Being the person that helps them through the frustration and gets them to that a-ha moment is totally worth being the person that hears them cry about not getting it. Hours a day of repeating the same thing over and over is worth it that first time they finally do it on their own (clear off the table when you leave!) and seeing them understand something that I’ve never even discussed with them before always blows my mind. “Leave your (fill in the blank) alone!” might as well be recorded since I am a repeat repeater, and it makes me feel batty but it gets easier the longer you do it, or at least it did with me. What was excruciatingly difficult when my oldest was three is only mildly annoying to me now.
I don’t need a break from that, and when I do, I claim my vacation days and we veg out and watch way too much tv, or at least they do while I get lost in a book. Another thing I’ve learned to just accept.

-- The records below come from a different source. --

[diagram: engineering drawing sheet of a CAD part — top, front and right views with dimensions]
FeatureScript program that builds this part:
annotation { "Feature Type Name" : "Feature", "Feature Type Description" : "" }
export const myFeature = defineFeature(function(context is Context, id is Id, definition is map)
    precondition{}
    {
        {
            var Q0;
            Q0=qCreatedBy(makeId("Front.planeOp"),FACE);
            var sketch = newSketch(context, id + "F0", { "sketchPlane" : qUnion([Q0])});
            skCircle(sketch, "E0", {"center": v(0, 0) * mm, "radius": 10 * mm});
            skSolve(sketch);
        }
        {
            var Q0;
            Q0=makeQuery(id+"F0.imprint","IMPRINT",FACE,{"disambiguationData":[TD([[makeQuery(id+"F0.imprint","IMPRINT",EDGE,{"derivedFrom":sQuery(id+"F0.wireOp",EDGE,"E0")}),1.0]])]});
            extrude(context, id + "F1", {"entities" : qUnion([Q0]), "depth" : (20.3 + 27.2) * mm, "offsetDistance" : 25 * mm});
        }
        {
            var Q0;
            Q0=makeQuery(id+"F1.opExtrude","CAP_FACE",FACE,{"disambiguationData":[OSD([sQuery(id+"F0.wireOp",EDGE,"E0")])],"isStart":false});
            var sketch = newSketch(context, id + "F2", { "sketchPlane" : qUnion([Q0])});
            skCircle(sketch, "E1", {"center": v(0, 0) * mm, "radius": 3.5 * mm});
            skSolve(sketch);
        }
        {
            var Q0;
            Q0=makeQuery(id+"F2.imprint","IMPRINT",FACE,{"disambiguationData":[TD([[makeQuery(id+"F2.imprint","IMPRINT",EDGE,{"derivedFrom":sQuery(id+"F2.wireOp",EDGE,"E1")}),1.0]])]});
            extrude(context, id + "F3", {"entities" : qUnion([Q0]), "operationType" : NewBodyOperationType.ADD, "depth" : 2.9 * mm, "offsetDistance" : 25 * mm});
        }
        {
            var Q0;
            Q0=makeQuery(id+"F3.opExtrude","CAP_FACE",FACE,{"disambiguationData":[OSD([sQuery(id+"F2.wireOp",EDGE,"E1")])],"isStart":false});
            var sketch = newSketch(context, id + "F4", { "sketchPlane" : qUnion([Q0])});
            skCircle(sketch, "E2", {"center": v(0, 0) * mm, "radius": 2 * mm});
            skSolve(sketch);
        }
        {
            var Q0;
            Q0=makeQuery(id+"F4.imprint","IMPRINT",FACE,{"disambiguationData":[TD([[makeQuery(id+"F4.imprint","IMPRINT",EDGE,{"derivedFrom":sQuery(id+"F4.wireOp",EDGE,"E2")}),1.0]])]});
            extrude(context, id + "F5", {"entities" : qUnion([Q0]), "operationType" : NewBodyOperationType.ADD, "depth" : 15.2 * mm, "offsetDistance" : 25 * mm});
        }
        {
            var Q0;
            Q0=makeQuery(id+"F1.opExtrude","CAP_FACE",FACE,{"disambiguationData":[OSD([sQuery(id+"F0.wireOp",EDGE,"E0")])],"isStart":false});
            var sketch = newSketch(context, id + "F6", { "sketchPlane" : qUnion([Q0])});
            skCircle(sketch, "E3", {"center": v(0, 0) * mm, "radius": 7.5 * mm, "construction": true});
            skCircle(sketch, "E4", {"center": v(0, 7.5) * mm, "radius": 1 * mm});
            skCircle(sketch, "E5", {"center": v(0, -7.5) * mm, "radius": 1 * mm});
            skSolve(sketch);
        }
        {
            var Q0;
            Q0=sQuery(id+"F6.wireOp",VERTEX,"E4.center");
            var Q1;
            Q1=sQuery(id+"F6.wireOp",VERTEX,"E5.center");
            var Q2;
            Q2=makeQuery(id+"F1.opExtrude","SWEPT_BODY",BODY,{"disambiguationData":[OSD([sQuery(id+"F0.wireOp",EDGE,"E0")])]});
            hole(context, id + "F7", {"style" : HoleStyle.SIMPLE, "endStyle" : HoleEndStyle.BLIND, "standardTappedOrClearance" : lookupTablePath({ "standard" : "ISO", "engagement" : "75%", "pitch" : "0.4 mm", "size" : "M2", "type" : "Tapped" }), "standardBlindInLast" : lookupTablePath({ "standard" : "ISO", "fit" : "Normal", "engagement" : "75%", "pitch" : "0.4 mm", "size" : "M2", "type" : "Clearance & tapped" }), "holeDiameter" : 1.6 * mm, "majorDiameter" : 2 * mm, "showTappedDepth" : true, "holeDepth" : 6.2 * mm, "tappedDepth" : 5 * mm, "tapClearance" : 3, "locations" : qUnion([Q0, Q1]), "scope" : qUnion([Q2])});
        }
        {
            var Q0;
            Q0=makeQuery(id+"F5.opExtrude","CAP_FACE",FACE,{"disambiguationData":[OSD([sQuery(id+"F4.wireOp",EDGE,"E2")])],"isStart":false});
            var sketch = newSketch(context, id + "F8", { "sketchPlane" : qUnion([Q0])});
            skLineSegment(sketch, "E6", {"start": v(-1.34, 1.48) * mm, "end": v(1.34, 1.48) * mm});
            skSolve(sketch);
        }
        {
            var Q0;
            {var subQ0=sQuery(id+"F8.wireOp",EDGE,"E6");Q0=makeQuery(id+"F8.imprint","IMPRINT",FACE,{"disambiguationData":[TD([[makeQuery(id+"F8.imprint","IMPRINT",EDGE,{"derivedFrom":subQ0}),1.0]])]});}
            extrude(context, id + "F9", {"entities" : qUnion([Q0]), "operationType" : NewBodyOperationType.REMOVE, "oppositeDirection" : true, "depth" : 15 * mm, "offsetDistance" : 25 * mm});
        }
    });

When people gave me that pity sigh I used to sigh in commiseration, but something switched inside of me. I now realize that this isn’t a “poor you” situation. I recognize that my choice is different, but I don’t feel like I’m loosing anything. I think we are building a pretty awesome childhood for our children. In fact there are times where I don’t think I’ve come far enough. I wonder if I should let them roam free in the woods, or go to town with real tools but talk myself out of that because of social conventions that are still drilled into me. I would love to get off the grid a bit more and give the children even more freedom out of doors but we are too suburban for that. Our county doesn’t even allow for goats or lambs in the back yard, a fact that I hope to find a loop hole around…and maybe then we will make the Jones’ sigh some more.